Countries That Spend the Most on Healthcare
The United States spends the highest amount with a colossal figure of $9,892. Switzerland comes in the second place with a value of $7,919, with Luxembourg following closely with a figure of $7,463. Norway and Germany close the top five with figures of $6,647 and $5,551 respectively. In 10th place is Japan at $4,519.
One of the reasons why the US spends so much money is that the costs of pharmaceuticals and medical appliances are high. These prices, which are around 17% of the GDP, are higher because companies have monopolies on their products through the patent system. In addition, the US government has not put down measures to ensure that these companies charge fair rates for their products. The higher revenues that these companies gain is in turn used to market the existing products and encourage their use. Poor and unregulated insurance policies by legislators and high administrative costs have also played a part in the high costs of healthcare.

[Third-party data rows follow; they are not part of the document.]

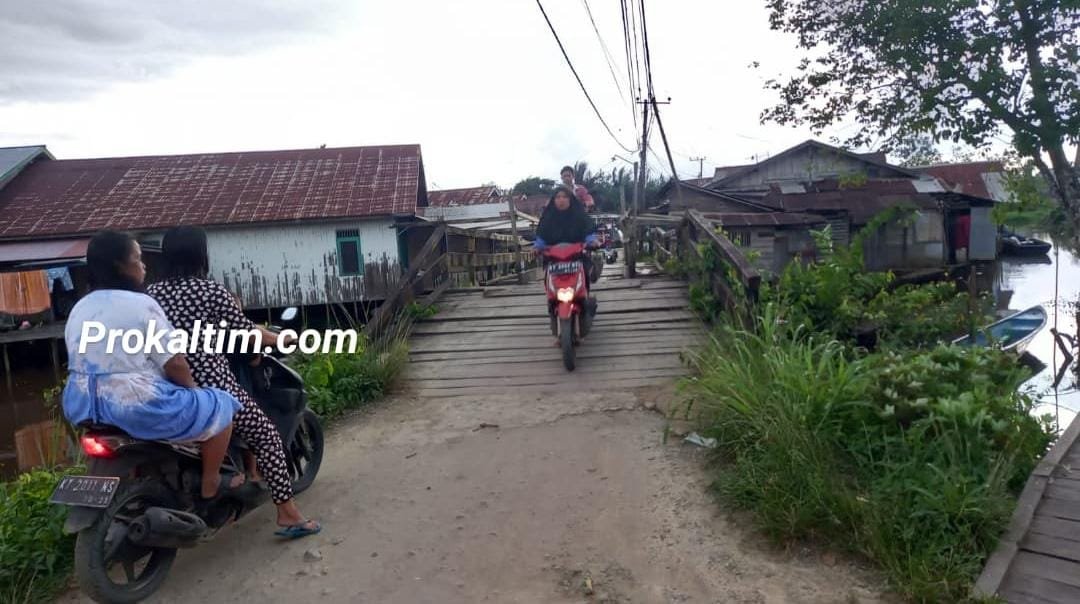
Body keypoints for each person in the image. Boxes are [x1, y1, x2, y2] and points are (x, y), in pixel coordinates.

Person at [146, 226, 321, 539]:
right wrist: (282, 338)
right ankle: (287, 513)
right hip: (211, 384)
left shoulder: (152, 295)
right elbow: (248, 332)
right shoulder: (211, 292)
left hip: (165, 384)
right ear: (202, 255)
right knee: (266, 436)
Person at [61, 231, 244, 501]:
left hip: (81, 403)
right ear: (119, 266)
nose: (143, 265)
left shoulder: (80, 307)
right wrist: (194, 390)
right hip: (131, 404)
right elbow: (175, 364)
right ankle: (211, 481)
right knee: (221, 404)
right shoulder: (142, 304)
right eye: (138, 259)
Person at [534, 187, 600, 340]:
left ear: (570, 200)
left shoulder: (578, 216)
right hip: (554, 260)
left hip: (576, 257)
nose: (561, 200)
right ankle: (553, 312)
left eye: (565, 197)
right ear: (554, 200)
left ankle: (585, 300)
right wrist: (537, 247)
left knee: (586, 271)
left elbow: (588, 232)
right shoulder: (548, 218)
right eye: (558, 197)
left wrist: (592, 241)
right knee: (548, 283)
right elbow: (541, 237)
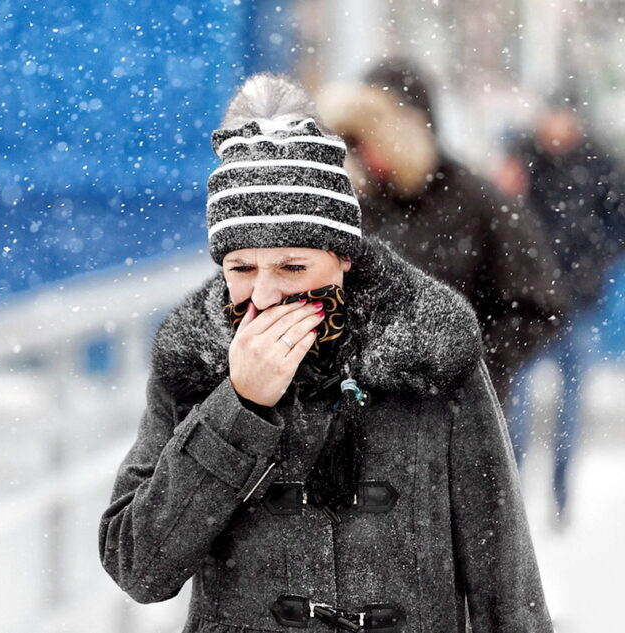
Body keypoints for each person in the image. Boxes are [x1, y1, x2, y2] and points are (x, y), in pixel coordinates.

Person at [99, 73, 552, 633]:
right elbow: (138, 568)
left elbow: (502, 576)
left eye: (292, 267)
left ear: (344, 259)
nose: (264, 295)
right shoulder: (197, 357)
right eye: (241, 268)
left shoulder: (431, 347)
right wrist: (237, 408)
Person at [314, 57, 566, 411]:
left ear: (411, 132)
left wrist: (472, 370)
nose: (365, 154)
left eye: (372, 139)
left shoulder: (478, 203)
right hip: (361, 422)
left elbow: (539, 304)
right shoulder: (349, 202)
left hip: (458, 427)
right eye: (355, 142)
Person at [496, 91, 625, 521]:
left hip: (579, 302)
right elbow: (501, 218)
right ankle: (515, 492)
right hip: (531, 305)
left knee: (571, 404)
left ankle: (560, 492)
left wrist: (595, 260)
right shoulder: (524, 159)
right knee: (518, 402)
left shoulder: (599, 163)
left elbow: (617, 224)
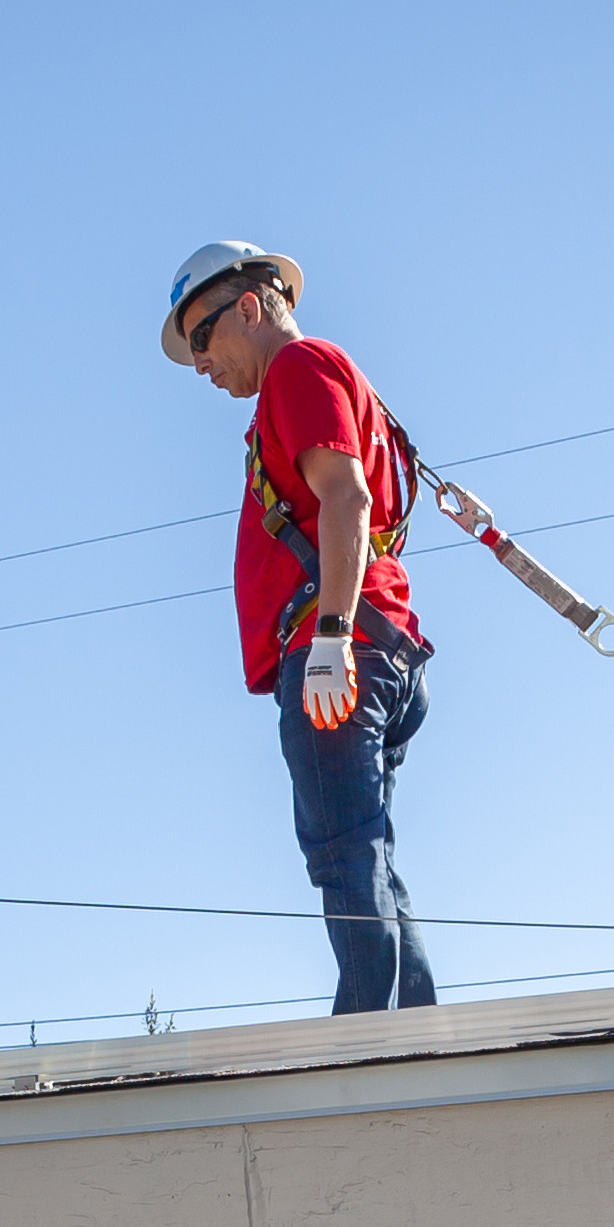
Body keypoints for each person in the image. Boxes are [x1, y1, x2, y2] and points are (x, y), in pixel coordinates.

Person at [159, 242, 440, 1014]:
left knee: (344, 856)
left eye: (201, 340)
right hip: (381, 641)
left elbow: (344, 502)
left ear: (248, 307)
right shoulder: (331, 377)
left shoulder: (296, 370)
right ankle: (413, 1032)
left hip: (339, 647)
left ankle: (364, 1040)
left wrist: (328, 639)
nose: (200, 365)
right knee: (367, 852)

High costs of medication are not just experienced in the US. The price of healthcare is going up all over the world. For example, Switzerland’s spending on healthcare went up to 12.2% of the GDP in 2016 compared to the 11.9% of 2015. While there are universal reasons for the rise, Switzerland has some interesting statistics that have contributed to the high spending. One of them is that the country has a compulsory system where individuals have to purchase private health insurance. The government and employers cover only 35% of this insurance cost. High out-of-the-pocket cash spent on healthcare is also another factor for Switzerland. A study conducted in 2012 showed that Switzerland had the highest figure for out-of-the-pocket spending on healthcare with a staggering $2,412 per person.

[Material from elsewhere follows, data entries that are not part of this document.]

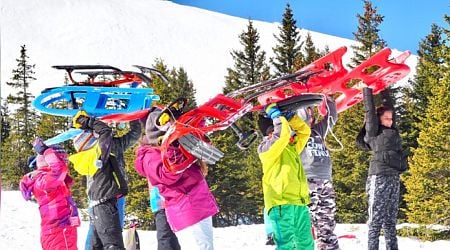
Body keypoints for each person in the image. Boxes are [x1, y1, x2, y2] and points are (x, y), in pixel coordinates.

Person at [134, 107, 218, 250]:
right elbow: (168, 176)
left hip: (199, 203)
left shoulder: (177, 143)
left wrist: (190, 117)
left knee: (206, 246)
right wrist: (175, 148)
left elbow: (199, 130)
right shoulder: (150, 155)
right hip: (186, 208)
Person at [257, 103, 314, 250]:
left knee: (306, 243)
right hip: (280, 202)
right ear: (269, 133)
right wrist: (276, 115)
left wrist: (292, 117)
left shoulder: (291, 146)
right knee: (286, 244)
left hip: (299, 202)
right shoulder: (266, 149)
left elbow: (304, 132)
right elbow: (281, 136)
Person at [69, 110, 128, 249]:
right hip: (105, 205)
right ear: (91, 143)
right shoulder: (97, 154)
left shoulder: (86, 158)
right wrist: (87, 121)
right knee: (114, 245)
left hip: (97, 206)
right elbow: (105, 131)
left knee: (98, 246)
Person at [84, 119, 142, 250]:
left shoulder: (117, 144)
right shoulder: (90, 144)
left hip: (117, 193)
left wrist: (133, 116)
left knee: (115, 229)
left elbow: (135, 134)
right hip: (99, 194)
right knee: (95, 231)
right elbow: (78, 130)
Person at [361, 87, 408, 250]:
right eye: (386, 119)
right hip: (379, 177)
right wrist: (366, 89)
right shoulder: (374, 131)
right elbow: (370, 111)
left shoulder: (393, 131)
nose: (390, 121)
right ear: (379, 119)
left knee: (390, 222)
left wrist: (384, 88)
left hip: (394, 178)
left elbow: (391, 107)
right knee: (375, 222)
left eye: (391, 119)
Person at [20, 139, 80, 250]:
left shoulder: (46, 180)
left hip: (57, 231)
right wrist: (46, 151)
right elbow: (59, 170)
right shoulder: (44, 180)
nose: (65, 162)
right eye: (62, 159)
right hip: (59, 232)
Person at [298, 96, 340, 250]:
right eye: (305, 114)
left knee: (326, 222)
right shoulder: (295, 134)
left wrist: (328, 98)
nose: (309, 117)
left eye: (310, 113)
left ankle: (328, 247)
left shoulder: (317, 130)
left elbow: (331, 118)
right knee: (306, 222)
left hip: (325, 181)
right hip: (307, 181)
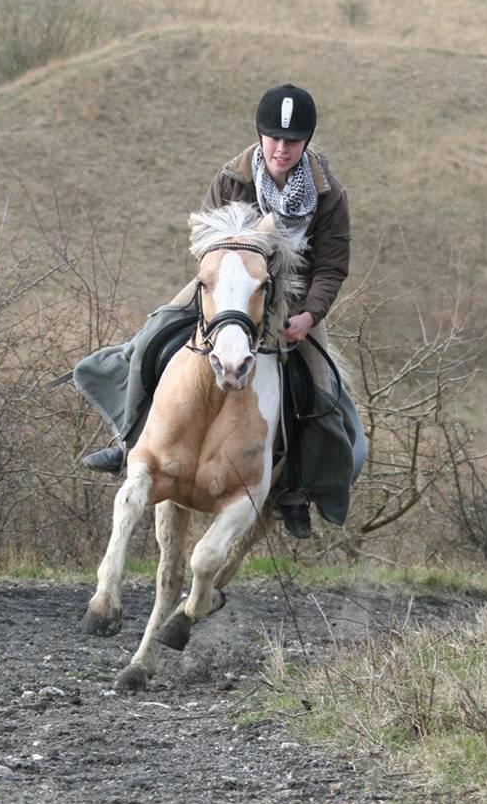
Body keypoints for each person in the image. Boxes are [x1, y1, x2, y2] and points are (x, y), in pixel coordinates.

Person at [78, 83, 358, 538]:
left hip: (293, 300)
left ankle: (297, 490)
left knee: (322, 392)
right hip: (228, 288)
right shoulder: (233, 177)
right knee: (151, 337)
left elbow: (332, 266)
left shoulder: (329, 196)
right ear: (260, 135)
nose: (281, 149)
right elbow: (207, 242)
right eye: (274, 138)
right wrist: (223, 290)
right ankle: (127, 440)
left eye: (292, 141)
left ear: (306, 142)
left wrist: (309, 316)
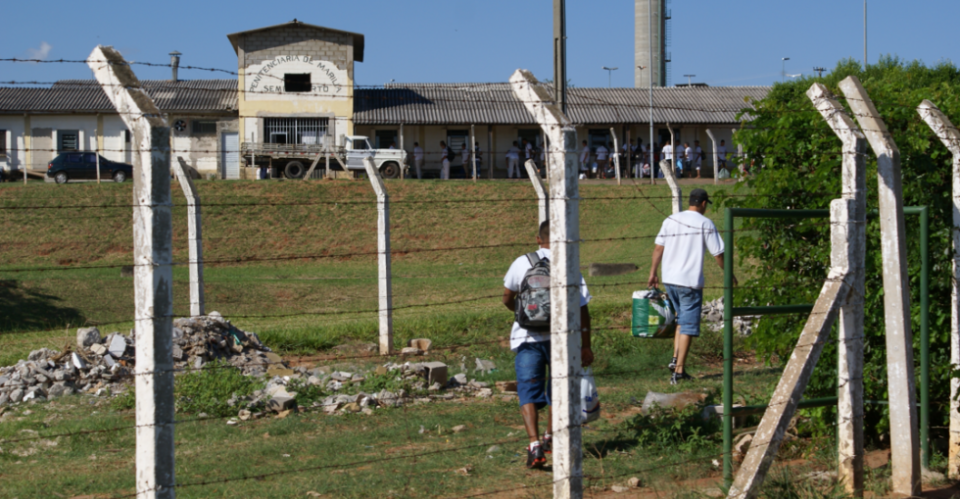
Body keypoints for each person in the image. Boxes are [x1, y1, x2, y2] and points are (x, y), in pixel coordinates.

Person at [502, 220, 593, 469]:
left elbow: (507, 297)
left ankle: (534, 445)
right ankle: (550, 436)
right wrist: (586, 344)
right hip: (562, 339)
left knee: (527, 391)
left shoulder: (522, 262)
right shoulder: (568, 265)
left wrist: (521, 312)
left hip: (527, 337)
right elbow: (583, 309)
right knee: (558, 389)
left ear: (538, 239)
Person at [647, 189, 734, 384]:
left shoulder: (671, 220)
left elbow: (658, 248)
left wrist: (653, 272)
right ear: (703, 203)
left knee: (680, 320)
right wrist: (729, 273)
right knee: (688, 324)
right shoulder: (705, 223)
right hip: (689, 282)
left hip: (670, 279)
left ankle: (675, 360)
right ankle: (678, 372)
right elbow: (718, 254)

The healthcare system in Japan is largely catered for by the government (70%) while the patients foot the remaining 30%. The law requires all the people to have health insurance. Unlike the US, Japan does a number of things differently that have ensured a much lower cost. For example, the government strictly regulates the sector to ensure that medical services and medicines are fairly priced. In addition, there is special consideration for low-income households. The prices are different depending on the level of income.
The Obamacare Initiative
Countries have tried to come up with ways to lower the costs. An example of such a plan is the implementation of the “Obamacare” initiative by the US, which was aimed towards getting more people insured. While the initiative had attractive plans, it has failed to slow the growing healthcare costs. In addition, it faces plenty of hostility from the Trump government.